Andrew Dittman, a research fisheries biologist for Northwest Fisheries Science Center, said using triploid fish was a common and largely effective process for maintaining a sterile population.
However, he cast doubt on Cooke’s suggestions that farmed fish would struggle to find spawning grounds, saying studies on the topic have produced mixed results.
“I wouldn’t necessarily assume they’re just going to sit in Puget Sound and do nothing,” Dittman said.
Rachel Breyta, a viral and molecular epidemiologist at the University of Washington’s School of Aquatic and Fishery Sciences, said a trout-specific form of the deadly IHN virus has never reached Puget Sound.

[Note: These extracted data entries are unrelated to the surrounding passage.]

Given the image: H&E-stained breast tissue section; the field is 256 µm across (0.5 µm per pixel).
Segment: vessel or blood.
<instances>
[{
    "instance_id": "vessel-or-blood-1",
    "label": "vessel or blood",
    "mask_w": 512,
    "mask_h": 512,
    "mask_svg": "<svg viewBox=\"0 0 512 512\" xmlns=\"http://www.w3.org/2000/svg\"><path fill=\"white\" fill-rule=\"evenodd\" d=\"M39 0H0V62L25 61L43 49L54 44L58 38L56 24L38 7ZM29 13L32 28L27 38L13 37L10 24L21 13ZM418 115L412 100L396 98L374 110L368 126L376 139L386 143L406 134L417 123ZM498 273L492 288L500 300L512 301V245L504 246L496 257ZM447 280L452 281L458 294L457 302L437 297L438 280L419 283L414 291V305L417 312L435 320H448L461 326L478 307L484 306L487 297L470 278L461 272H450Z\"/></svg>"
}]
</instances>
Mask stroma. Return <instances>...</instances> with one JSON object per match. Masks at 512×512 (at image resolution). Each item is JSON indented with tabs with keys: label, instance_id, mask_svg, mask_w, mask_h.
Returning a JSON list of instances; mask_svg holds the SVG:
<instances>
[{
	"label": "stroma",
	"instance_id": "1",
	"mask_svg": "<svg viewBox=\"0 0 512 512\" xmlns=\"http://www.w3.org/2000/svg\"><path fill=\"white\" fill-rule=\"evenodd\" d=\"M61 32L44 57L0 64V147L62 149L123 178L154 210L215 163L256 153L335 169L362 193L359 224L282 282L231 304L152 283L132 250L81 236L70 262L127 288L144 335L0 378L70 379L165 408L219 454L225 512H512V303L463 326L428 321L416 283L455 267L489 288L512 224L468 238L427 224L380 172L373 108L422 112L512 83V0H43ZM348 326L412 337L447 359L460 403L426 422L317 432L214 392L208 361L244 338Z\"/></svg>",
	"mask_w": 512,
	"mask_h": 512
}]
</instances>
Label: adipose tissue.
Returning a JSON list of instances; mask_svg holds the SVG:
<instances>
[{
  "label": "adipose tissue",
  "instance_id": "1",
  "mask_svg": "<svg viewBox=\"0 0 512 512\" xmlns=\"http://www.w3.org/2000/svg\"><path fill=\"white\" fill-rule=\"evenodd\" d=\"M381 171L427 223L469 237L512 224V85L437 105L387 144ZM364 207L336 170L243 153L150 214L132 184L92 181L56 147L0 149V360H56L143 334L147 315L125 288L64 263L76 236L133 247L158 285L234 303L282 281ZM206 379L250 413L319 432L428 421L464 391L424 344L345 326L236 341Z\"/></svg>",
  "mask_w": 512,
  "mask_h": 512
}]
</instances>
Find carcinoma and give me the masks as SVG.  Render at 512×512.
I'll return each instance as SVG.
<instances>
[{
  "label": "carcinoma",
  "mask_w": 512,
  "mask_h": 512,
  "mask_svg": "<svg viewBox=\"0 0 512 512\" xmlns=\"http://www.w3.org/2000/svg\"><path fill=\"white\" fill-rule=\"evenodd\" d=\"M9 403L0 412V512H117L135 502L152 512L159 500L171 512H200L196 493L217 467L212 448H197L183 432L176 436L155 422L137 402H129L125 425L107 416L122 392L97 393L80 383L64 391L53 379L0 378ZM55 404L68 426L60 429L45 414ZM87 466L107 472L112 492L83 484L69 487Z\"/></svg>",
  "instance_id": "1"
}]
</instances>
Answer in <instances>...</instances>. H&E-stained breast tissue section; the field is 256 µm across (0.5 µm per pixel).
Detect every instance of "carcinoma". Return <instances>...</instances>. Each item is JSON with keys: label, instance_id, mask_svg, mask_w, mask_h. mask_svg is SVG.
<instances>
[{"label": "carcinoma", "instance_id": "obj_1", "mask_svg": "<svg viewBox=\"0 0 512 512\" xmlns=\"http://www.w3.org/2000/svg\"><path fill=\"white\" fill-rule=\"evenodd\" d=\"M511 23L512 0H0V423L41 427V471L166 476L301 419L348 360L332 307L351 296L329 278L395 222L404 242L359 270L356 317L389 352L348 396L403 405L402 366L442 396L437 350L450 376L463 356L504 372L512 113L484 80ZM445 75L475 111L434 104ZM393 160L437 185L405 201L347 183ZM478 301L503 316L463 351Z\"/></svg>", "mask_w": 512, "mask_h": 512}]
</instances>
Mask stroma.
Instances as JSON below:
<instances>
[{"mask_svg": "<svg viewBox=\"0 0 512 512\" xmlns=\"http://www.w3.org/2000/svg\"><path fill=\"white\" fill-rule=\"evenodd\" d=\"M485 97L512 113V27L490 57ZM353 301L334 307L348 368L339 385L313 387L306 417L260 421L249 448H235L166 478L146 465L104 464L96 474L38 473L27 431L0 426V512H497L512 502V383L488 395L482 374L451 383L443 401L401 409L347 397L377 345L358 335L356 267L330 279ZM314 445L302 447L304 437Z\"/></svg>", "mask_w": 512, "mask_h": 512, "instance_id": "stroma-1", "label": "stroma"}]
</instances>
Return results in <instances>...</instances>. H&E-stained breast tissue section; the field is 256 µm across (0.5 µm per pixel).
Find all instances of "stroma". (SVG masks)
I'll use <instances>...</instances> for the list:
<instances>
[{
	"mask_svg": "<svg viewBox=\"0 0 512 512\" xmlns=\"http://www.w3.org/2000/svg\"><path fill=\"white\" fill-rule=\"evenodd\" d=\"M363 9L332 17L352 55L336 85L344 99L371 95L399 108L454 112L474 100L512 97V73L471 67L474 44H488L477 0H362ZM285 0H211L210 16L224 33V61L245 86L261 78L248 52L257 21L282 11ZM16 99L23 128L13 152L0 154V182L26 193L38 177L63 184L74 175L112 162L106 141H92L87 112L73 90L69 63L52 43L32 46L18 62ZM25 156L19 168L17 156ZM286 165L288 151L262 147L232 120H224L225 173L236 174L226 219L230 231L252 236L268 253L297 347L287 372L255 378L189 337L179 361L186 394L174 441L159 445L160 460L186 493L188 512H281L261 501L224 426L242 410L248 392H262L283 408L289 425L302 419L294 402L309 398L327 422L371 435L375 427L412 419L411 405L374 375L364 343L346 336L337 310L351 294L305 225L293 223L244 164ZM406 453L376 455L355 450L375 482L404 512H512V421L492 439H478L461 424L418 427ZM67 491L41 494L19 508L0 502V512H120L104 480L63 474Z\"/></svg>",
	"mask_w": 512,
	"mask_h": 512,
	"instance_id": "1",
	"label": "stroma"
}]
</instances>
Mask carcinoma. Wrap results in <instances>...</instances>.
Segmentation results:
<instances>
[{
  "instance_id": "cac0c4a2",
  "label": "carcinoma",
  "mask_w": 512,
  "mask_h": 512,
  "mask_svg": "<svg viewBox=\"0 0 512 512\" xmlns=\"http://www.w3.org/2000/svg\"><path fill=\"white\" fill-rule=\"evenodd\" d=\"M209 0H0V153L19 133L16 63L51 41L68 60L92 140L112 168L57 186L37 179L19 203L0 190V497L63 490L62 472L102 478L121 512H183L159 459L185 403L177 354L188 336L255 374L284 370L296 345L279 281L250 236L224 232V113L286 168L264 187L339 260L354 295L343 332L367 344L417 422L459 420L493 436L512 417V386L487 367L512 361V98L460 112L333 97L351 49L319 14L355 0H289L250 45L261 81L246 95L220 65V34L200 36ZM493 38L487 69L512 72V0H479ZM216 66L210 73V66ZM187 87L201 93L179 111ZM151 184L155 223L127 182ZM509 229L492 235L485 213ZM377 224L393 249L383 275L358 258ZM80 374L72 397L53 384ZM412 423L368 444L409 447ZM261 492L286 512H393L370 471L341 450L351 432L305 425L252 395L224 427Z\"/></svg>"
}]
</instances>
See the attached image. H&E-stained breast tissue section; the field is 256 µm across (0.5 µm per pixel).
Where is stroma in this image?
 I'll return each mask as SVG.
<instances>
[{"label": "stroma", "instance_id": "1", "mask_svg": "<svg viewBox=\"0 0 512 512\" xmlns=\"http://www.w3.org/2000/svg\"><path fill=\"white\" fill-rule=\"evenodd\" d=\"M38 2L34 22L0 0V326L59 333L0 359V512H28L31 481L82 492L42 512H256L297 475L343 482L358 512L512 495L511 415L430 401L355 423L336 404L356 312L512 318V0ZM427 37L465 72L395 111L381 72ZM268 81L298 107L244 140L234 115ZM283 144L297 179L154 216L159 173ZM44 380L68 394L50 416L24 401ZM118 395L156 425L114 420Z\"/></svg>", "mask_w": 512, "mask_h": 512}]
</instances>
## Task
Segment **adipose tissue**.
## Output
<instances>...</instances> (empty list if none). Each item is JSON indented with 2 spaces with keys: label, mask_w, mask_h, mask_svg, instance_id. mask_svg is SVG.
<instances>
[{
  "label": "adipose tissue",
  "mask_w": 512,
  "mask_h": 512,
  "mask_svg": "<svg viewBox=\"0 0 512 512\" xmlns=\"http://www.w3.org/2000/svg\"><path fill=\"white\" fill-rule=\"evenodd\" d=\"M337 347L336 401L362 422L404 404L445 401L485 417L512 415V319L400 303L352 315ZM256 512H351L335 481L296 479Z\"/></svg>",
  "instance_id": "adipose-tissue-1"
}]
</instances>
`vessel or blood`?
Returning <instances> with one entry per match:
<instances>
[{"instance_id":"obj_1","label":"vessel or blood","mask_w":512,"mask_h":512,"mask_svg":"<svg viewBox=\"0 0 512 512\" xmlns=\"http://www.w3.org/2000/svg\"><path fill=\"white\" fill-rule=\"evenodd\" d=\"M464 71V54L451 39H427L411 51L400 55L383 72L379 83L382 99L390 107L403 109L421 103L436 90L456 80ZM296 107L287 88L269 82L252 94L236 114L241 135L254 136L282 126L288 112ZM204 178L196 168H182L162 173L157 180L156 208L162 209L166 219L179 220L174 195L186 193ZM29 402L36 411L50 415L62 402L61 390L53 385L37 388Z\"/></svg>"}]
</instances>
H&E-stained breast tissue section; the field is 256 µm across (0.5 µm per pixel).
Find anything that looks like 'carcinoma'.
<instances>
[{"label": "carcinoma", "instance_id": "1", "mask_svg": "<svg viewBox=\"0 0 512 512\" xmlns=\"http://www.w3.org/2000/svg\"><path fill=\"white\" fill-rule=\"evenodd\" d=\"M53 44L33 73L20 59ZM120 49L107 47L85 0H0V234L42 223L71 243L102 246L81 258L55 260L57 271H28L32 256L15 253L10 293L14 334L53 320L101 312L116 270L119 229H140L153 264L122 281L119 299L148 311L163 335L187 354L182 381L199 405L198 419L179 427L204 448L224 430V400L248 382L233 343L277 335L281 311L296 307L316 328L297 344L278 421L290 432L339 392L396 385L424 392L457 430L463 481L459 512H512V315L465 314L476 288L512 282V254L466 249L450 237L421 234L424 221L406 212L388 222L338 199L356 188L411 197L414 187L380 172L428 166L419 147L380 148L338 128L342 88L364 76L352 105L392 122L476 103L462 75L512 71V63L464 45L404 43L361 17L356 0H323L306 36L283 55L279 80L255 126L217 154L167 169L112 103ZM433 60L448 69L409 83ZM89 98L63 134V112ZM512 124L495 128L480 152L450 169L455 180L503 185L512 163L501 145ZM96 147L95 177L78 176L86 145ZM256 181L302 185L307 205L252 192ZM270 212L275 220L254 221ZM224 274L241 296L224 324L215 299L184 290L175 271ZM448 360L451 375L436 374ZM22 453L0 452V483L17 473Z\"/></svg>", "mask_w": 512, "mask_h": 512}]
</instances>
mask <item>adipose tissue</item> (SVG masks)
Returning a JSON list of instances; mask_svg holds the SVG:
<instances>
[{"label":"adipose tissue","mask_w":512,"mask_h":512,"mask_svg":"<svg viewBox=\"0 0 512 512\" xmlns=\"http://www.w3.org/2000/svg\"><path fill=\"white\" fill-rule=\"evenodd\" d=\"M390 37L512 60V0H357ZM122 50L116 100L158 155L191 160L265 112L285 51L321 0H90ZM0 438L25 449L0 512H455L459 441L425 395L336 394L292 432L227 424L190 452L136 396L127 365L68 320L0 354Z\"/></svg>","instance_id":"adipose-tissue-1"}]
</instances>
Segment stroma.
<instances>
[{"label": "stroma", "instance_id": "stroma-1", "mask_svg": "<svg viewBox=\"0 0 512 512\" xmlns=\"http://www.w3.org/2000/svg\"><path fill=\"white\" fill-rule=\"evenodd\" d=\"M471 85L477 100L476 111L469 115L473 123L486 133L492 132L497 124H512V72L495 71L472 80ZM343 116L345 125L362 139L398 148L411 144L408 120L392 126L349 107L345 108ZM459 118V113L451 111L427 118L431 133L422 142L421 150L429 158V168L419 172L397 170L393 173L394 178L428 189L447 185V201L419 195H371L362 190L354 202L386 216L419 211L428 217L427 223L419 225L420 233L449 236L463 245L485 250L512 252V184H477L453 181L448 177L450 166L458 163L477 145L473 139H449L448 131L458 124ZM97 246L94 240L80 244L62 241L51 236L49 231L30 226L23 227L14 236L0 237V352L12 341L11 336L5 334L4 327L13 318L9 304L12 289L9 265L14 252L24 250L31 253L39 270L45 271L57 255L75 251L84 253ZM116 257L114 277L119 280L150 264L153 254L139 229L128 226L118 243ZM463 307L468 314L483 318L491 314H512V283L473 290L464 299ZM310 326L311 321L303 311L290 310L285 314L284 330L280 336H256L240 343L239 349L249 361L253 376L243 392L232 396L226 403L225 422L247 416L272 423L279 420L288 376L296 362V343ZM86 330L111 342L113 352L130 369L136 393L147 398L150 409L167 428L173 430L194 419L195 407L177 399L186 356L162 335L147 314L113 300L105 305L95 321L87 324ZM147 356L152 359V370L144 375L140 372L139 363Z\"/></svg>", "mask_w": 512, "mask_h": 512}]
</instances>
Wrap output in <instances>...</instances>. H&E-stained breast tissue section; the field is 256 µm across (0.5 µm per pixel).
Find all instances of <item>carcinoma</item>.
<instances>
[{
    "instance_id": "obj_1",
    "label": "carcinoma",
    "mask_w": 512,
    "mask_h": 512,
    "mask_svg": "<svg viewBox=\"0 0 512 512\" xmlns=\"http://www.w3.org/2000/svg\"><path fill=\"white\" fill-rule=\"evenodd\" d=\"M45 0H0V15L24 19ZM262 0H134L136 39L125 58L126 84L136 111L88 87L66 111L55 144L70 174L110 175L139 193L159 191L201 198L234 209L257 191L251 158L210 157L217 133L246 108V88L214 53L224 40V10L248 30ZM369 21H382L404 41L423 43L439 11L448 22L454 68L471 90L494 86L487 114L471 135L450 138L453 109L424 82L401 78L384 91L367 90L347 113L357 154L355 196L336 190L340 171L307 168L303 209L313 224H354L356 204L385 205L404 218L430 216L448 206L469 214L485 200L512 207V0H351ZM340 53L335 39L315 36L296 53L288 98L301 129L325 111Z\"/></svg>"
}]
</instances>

“This is the major risk associated with farming steelhead in Puget Sound,” Breyta said. “If fish or eggs have that virus or move to Puget Sound without testing or checking, it could introduce that pathogen into the water in a naive system.”
The virus kills juvenile trout and has no treatment after disease begins.
But Breyta said the vaccine for IHN is effective. Careful management and state regulation “can bring the risk down very low.”
If an infectious epidemic were discovered, what marine fish farms typically do is cull the entire infected population to prevent “amplification” of the virus in a dense grouping of fish, Breyta said. In an epidemic infection, “all populations would be at risk of serious mortality now and in the future.”
In other words: The risk is low, but consequences could be severe.
Viruses can evolve rapidly and will require careful monitoring, Breyta added.
Jim Winton, a senior scientist emeritus at the USGS Western Fisheries Research Center, said past movement of aquaculture fish worldwide has spread diseases.
Winton shared Breyta’s opinion that risks were low with known killers like IHN, but estimated that hundreds of viruses in fish have yet to be discovered.
“It’s almost the unknown stuff I’m more worried about,” he said.